While writing our book, Ingmar Bergman at the Crossroads: Between Theory and Practice, several filmmakers shared stories with us of the impact the legendary Swedish director had on their own work.
One was the Taiwanese-American film director Ang Lee. Lee travelled to the Ingmar Bergman film festival held every summer on one of Sweden’s most remote sea islands, Fårö, in 2006. He was hoping to meet up with the legendary Swedish film director in person, then still going strong, aged 88.
Here was Bergman, director and writer of such sombre film classics as The Seventh Seal (1957), the iconic medieval drama with a pale-faced, black-cloaked Death walking amongst humans and the starkly realistic divorce drama, Scenes from a Marriage (1973).
What could he possibly have in common with Ang Lee, director of blockbuster action hits such as Crouching Tiger Hidden Dragon (2000) and Hulk (2003)?
At first Bergman was against the idea of meeting. That was until he saw The Ice Storm (1997), Lee’s masterpiece on American suburbia in the 1960s. Lee for his part knew exactly why he hoped for a meeting.
As he explains in the foreword to our book, he was an 18-year-old student in Taipei when he happened to see The Virgin Spring (for which Bergman which won the Oscar for best foreign language film in 1961). His life, he writes, “changed forever”.
Lee found himself “touched, in connection with someone and something new, something that would stay with me for the rest of my life”.
At the film festival in Fårö, when asked how he felt now that he found himself in the rocky landscape that he admired in Bergman’s minimalist films of the 1960s Lee responded: “I’m still surprised that it’s not in black and white!”
A droll answer, but precise. If nothing else, it illustrates how much Bergman was, and still is, a “director’s director”. As we invited contributors to our book, we were delighted that other prominent filmmakers readily agreed to be part of our project.
Other filmmakers on Bergman
One was James Schamus, Ang Lee’s scriptwriter. He homed in on Bergman’s contradictory notions of authorship by focusing on his longtime creative collaboration with actress Liv Ullmann. He argues that she can, in effect, be regarded as a co-director of his films.
The legendary German film director Margarethe von Trotta explained how she looks at Bergman’s work from a director’s point of view. She also attested (just like Ang Lee) to an affinity across geographical and cultural boundaries.
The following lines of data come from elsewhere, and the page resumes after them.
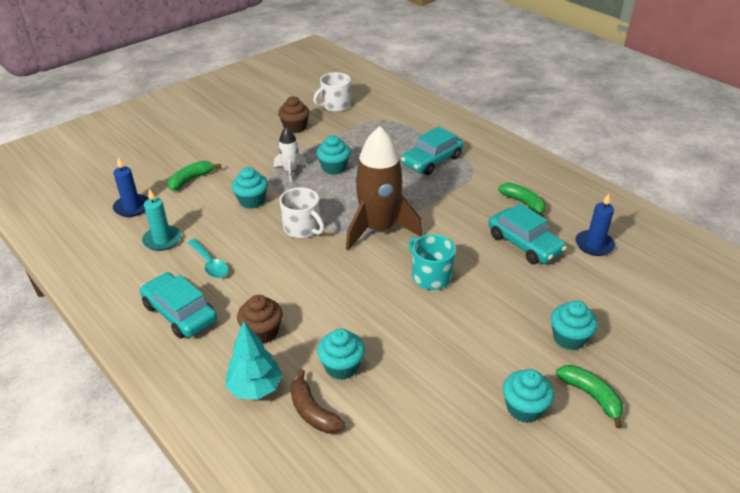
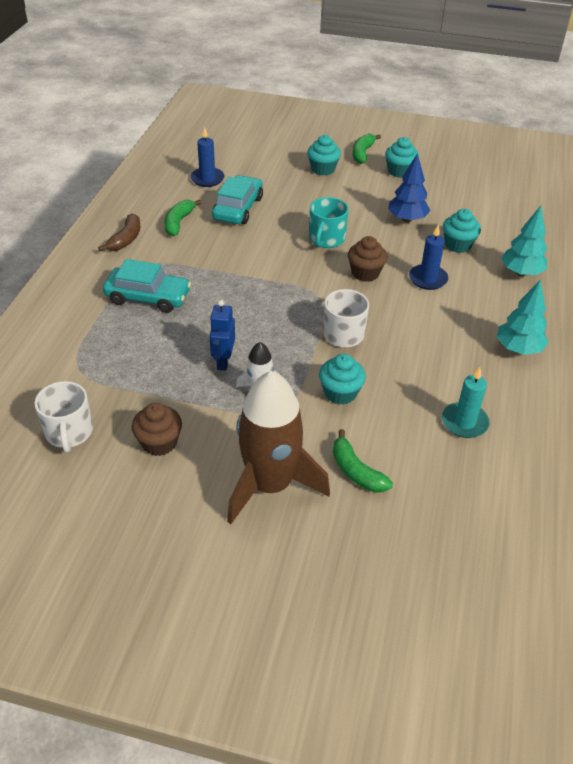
camera: 125 degrees left, 5 degrees up
blue candle [113,157,149,217] -> blue candle moved to [409,225,448,290]
turquoise car [140,272,217,339] -> turquoise tree [497,280,548,355]
green banana [168,161,221,191] -> green banana turned 45 degrees clockwise [333,429,393,493]
turquoise spoon [188,239,229,278] -> none
brown cupcake [237,295,283,344] -> brown cupcake moved to [348,236,387,282]
brown banana [290,369,345,434] -> brown banana moved to [98,213,140,251]
white mug [313,72,351,112] -> white mug turned 60 degrees clockwise [34,381,93,453]
turquoise cupcake [316,135,350,175] -> blue robot [209,300,235,371]
brown rocket [346,126,422,251] -> brown rocket moved to [227,371,330,524]
none -> blue tree [388,154,431,222]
Canadian director Atom Egoyan confirmed that he too was inspired by Bergman when starting out as a young director. Just like Bergman, he chooses to work closely with his actors.
These artists contributed their behind-the-scenes knowledge of Bergman and his practice to our book. The next step was to connect them with academics, including renowned philosopher and film scholar Paisley Livingston, musicologist Alexis Luko and playwright and performance studies scholar Allan Havis.
Bergman and power
But the aim of our book was not to simply pay Bergman (yet more) accolades. An insider’s perspective inevitably also lent itself to scrutiny of the director’s more problematic aspects.
Longtime Bergman collaborator Måns Reuterswärd (who produced Bergman’s rendering of Mozart’s opera The Magic Flute in 1975) revealed for the first time, for example, the artistic conflicts between Bergman and the perceived demands of the musicians, singers and conductor Eric Ericson.
Film producer Katinka Faragó, who worked on Bergman films from the 1950s, including Wild Strawberries (1957) and four-time Oscar winner Fanny and Alexander, (1984), offered vivid recollections of studio technicians becoming the target of Bergman’s wrath. She openly discussed Bergman in the light of the #MeToo movement.
The clear memories of these two octogenarians has proved a treasure trove of never before published information from on and off the set. What stands out in their recollections is the power that was both afforded to, and certainly wielded by, Ingmar Bergman by the Swedish film industry and cultural life at large – for good and for bad.